The governor’s fiscal year 2018 budget appropriated just $7.6 million for the best management practices cost-share program that helps farmers pay for voluntary conservation practices to help the state achieve its water quality goals. “This is dramatically short of the $100 million needed, and Farm Bureau will be asking the General Assembly to look at sources of funding to keep the program moving forward,” said Martha Moore, vice president of governmental relations for the Virginia Farm Bureau Federation.
She explained that Virginia is under a court order to meet specific water quality goals by 2025. Farmers have been voluntarily using costly conservation practices for years, and the state’s cost-share program helps fund them. Additionally, farmers receive technical assistance from their local soil and water conservation districts, which also took a significant hit. Only $1.2 million was earmarked for 47 districts to provide technical assistance to farmers. “This falls short by $6 million of what was provided for this same help in fiscal year 2017,” Moore said.
The only bright side is that the governor retained level funding for operational support for the SWCDs.
Other budget cut areas of concern to farmers are related to wildlife damage control and reforestation.

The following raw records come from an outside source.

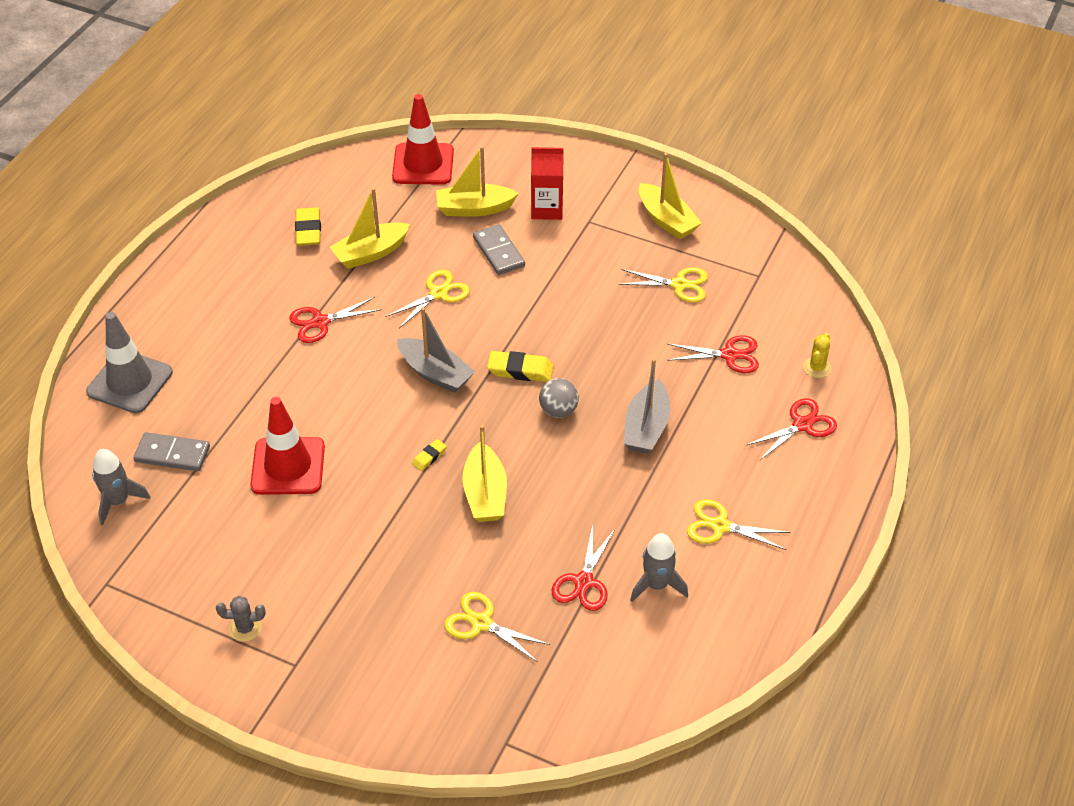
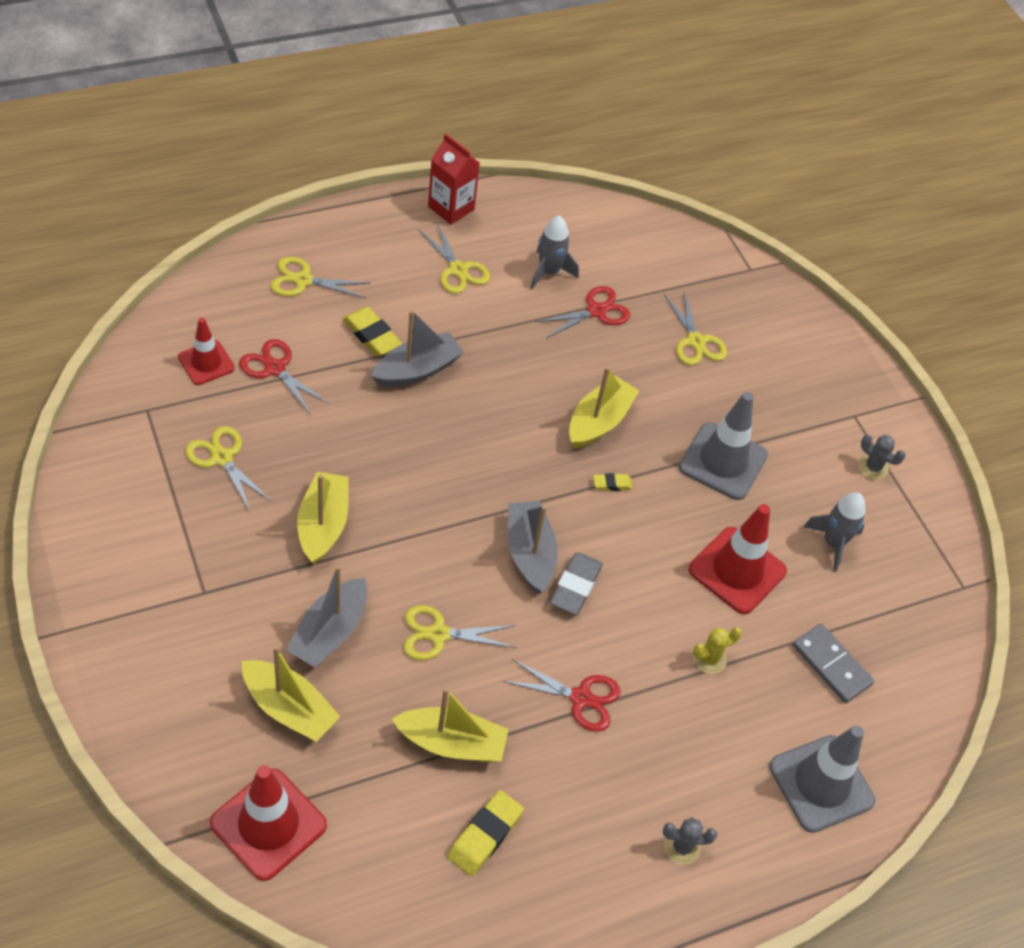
camera: 145 degrees left, 5 degrees up
(118, 501) = (910, 656): grey rocket -> grey rocket (833, 543)
(193, 296) = (682, 847): none -> grey cactus
(367, 537) = (723, 461): none -> grey traffic cone
(386, 376) = (575, 586): none -> grey eraser
(499, 252) = (330, 632): grey domino -> grey boat
(520, 370) = (455, 496): yellow eraser -> yellow eraser (372, 335)
(547, 209) = (222, 642): red carton -> red carton (451, 208)
(558, 410) = (466, 437): grey ball -> none
(666, 220) = (136, 529): yellow boat -> yellow boat (323, 525)
(771, 325) = (206, 363): none -> red traffic cone
(802, 425) = (303, 280): red scissors -> yellow scissors
(817, 368) = (227, 306): yellow cactus -> yellow cactus (709, 659)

The governor’s budget eliminated the state’s matching portion of a program that provides assistance to farmers whose livestock have been killed by coyotes or black vultures. Virginia farmers incur an estimated $2 million annually just from coyote losses, Moore said. Current wildlife services “only help a fraction of the farmers who need assistance in dealing with these wildlife predators. Farm Bureau will be asking the General Assembly to restore all of this funding to save this vital program for farmers.”
Additionally, more than $300,000 was eliminated from the Department of Forestry. That cut is from an incentive program that helps landowners with the cost of replanting harvested tracts with pine. “Raising pine timber is a 20-year investment and without incentive programs, landowners could choose to plant houses instead of trees,” Moore said.
All of the cuts could have a “drastic economic impact on the largest industry in the commonwealth,” she explained. In previous years, the General Assembly was able to allocate some money from the general and reserve funds to help with agricultural programs.